I'm trying to build a web service using Ruby on Rails. Users authenticate themselves via HTTP Basic Auth. I want to allow any valid UTF-8 characters in usernames and passwords.
The problem is that the browser is mangling characters in the Basic Auth credentials before it sends them to my service. For testing, I'm using 'カタカナカタカナカタカナカタカナカタカナカタカナカタカナカタカナ' as my username (no idea what it means - AFAIK it's some random characters our QA guy came up with - please forgive me if it is somehow offensive).

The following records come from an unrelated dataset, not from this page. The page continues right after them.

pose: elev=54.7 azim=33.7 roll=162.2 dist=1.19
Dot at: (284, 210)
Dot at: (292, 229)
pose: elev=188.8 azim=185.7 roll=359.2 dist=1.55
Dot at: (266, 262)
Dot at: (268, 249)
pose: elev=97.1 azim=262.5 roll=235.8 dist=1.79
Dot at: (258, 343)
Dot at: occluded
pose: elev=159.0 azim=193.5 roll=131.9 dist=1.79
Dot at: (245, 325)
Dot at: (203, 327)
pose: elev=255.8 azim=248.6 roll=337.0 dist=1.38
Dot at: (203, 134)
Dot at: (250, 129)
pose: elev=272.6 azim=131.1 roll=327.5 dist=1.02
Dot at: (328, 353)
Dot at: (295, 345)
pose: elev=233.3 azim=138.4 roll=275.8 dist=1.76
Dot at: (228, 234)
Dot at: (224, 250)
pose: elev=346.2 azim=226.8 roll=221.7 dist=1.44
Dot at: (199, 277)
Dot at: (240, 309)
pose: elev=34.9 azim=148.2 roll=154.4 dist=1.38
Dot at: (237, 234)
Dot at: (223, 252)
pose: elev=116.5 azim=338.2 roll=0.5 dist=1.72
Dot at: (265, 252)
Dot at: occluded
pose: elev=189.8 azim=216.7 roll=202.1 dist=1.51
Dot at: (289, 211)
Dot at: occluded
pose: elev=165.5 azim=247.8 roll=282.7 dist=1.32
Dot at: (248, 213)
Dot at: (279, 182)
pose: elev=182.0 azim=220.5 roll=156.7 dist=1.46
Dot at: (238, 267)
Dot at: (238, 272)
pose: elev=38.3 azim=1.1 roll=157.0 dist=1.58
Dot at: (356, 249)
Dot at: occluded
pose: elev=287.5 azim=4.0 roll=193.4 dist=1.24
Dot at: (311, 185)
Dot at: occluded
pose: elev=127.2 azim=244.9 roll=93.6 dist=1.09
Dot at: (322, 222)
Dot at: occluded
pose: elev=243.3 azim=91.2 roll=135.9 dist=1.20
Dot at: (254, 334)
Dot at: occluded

If I take that as a string and do username.unpack("h*") to convert it to hex, I get: '3e28ba3e28fb3e28ba3e38a83e28ba3e28fb3e28ba3e38a83e28ba3e28fb3e28ba3e38a83e28ba3e28fb3e28ba3e38a83e28ba3e28fb3e28ba3e38a83e28ba3e28fb3e28ba3e38a83e28ba3e28fb3e28ba3e38a83e28ba3e28fb3e28ba3e38a8' That seems about right for 32 kanji characters (3 bytes/6 hex digits per).
If I do the same with the username that's coming in via HTTP Basic auth, I get: 'bafbbaacbafbbaacbafbbaacbafbbaacbafbbaacbafbbaacbafbbaacbafbbaac'. It's obviously much shorter. Using the Firefox Live HTTP Headers plugin, here's the actual header that's being sent:
Authorization: Basic q7+ryqu/q8qrv6vKq7+ryqu/q8qrv6vKq7+ryqu/q8o6q7+ryqu/q8qrv6vKq7+ryqu/q8qrv6vKq7+ryqu/q8o=
That looks like that 'bafbba...' string, with the high and low nibbles swapped (at least when I paste it into Emacs, base 64 decode, then switch to hexl mode). That might be a UTF16 representation of the username, but I haven't gotten anything to display it as anything but gibberish.
Rails is setting the content-type header to UTF-8, so the browser should be sending in that encoding. I get the correct data for form submissions.
The problem happens in both Firefox 3.0.8 and IE 7.
So... is there some magic sauce for getting web browsers to send UTF-8 characters via HTTP Basic Auth? Am I handling things wrong on the receiving end? Does HTTP Basic Auth just not work with non-ASCII characters?